The notion that epigenetic information loss, rather than genetic mutations, could be a potential cause of aging emerged in yeast studies in the 1990s.
The relocation of the silent information regulator complex (Sir2/3/4) from stable mating loci to unstable rDNA was linked to infertility, a hallmark of yeast aging.
This correlated with changes in histone occupancy, histone modifications (like H3K56ac and H4K16ac), and gene transcription.
Overexpression of SIR2, histones, or deletion of the histone methyltransferase gene SET2 extended yeast lifespan, suggesting that epigenetic changes are not only biomarkers but also causal factors in yeast aging.
Epigenetic changes associated with aging, including alterations in DNA methylation (DNAme) patterns, H3K4me3, H3K9me3, and H3K27me3 modifications, are also observed in multicellular organisms.
Examples include worm strains lacking H3K4 trimethylation complex, which live longer, and flies overexpressing the Sir2 gene, as well as long-lived naked mole rats with relatively stable epigenomes. Many epigenetic changes follow specific patterns, including methylation of specific CpGs in the epigenetic clock.
The reasons behind changes in the mammalian epigenome over time remain unclear.
Clues still come from yeast. A primary driver in yeast is DSBs, repair of which requires epigenetic regulatory factors like Sir2, Hst1, Rpd3, Gcn5, and Esa1.
The “relocation of chromatin modifiers” (RCM) hypothesis and subsequent “information theory of aging” propose that eukaryotic aging is driven by the loss of transcriptional networks and epigenetic information over time, governed by a conserved mechanism evolved to collectively regulate responses to cellular damage, like DSBs or compression injuries.
To test whether epigenetic changes are a cause of mammalian aging, the study developed a system to degrade and reset cellular and murine epigenetic information.
The study’s data suggest that mammalian aging is a “software” issue, resulting from epigenetic information damage, which can be restored from existing backup copies.
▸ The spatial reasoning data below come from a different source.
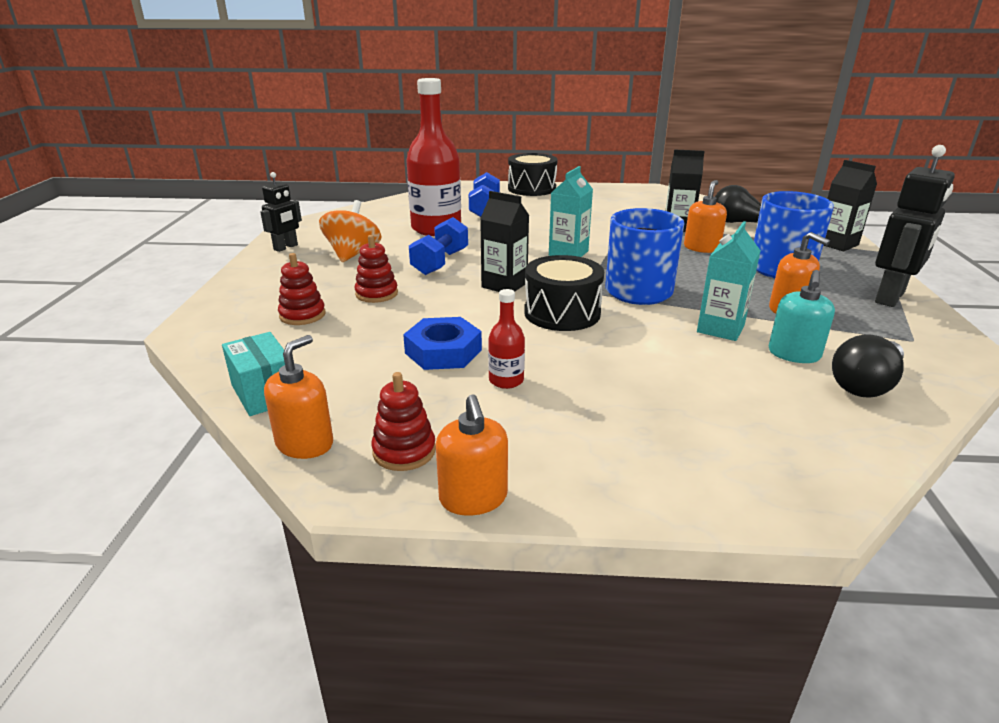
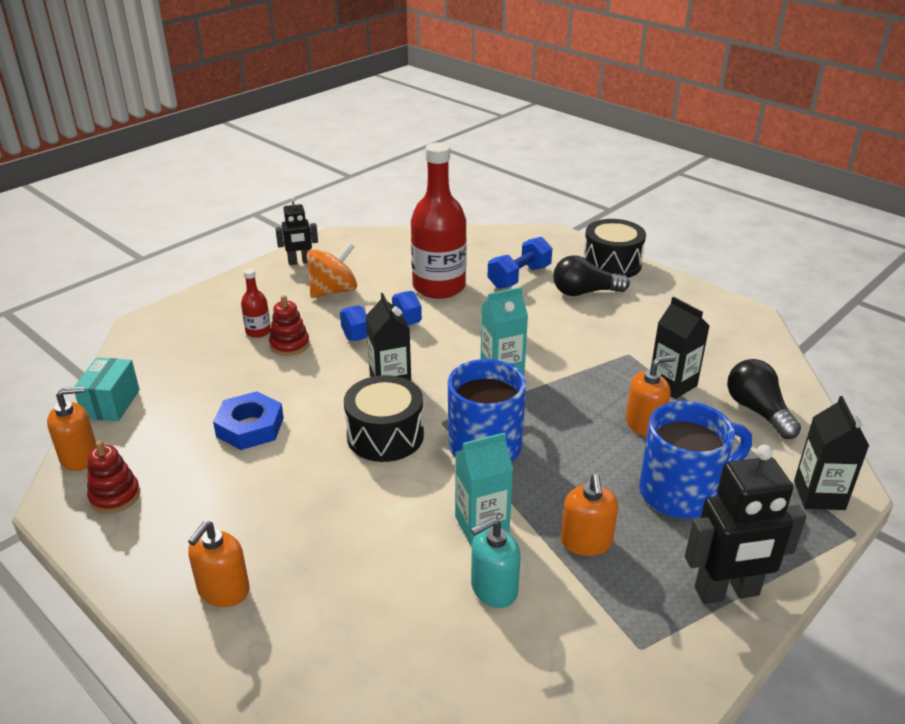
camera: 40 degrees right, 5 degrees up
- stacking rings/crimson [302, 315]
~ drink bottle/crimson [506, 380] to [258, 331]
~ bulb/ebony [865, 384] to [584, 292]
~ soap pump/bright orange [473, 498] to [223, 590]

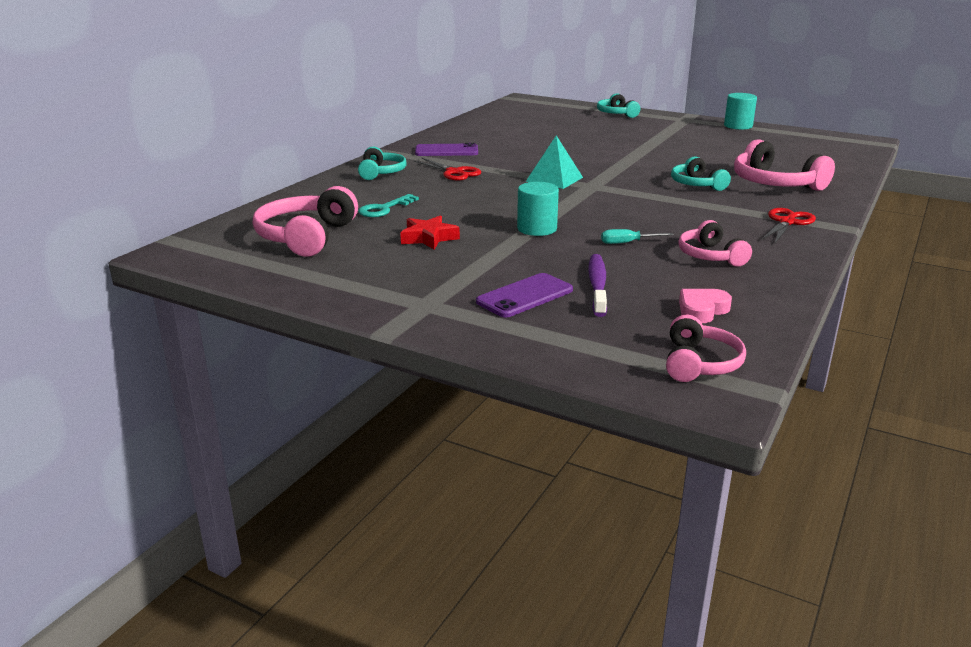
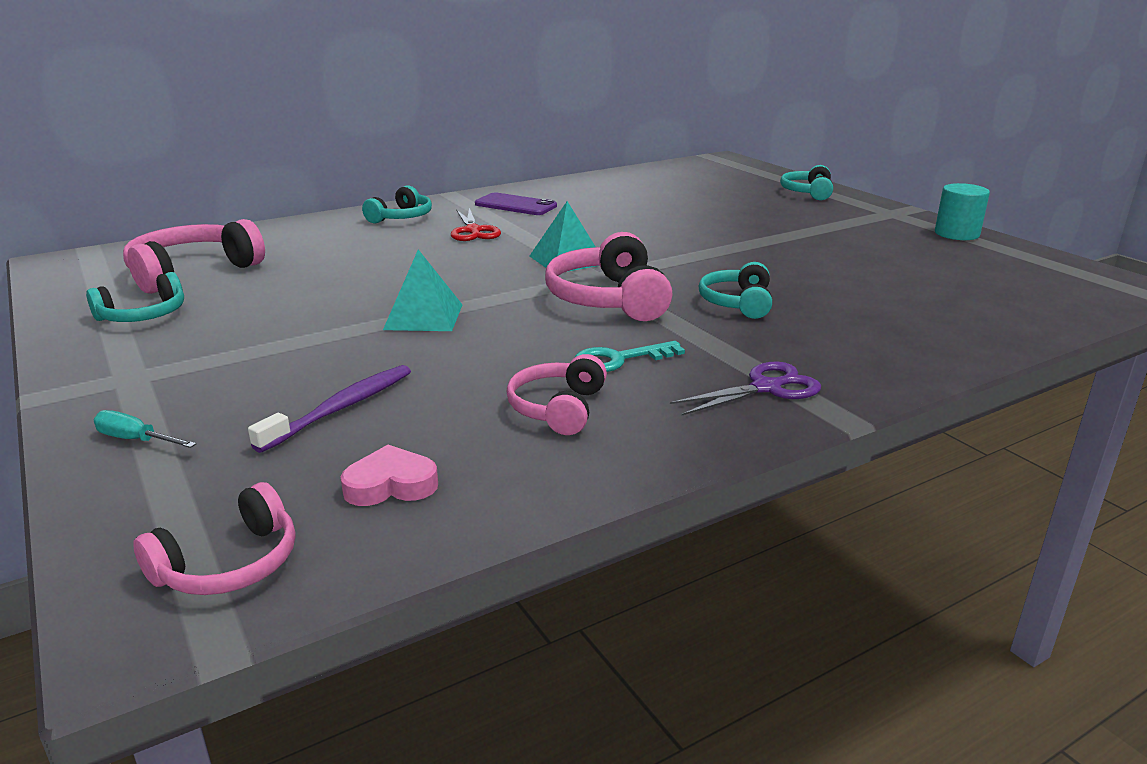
camera: 30 degrees right, 0 degrees up
~ over-ear headphones/rosy [775, 183] to [608, 299]
~ cylinder shape/teal [537, 229] to pyramid shape/teal [423, 317]
~ door key/teal [384, 209] to [619, 359]
~ shears/crimson [787, 222] to shears/royal purple [766, 388]
- star shape/crimson [428, 238]
~ flat screwdriver/teal [627, 243] to [136, 440]
- phone/royal purple [525, 296]
+ over-ear headphones/teal [143, 315]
“This 13-year study, we believe, is the first to show that epigenetic changes are a primary driver of mammalian aging,” said David Sinclair, the corresponding author of the paper from Harvard Medical School. The team’s wide array of experiments confirms a long-anticipated truth: DNA alterations are not the sole or even primary cause of aging. Instead, the results suggest that chromatin’s chemical and structural changes accelerate aging without altering the genetic code itself.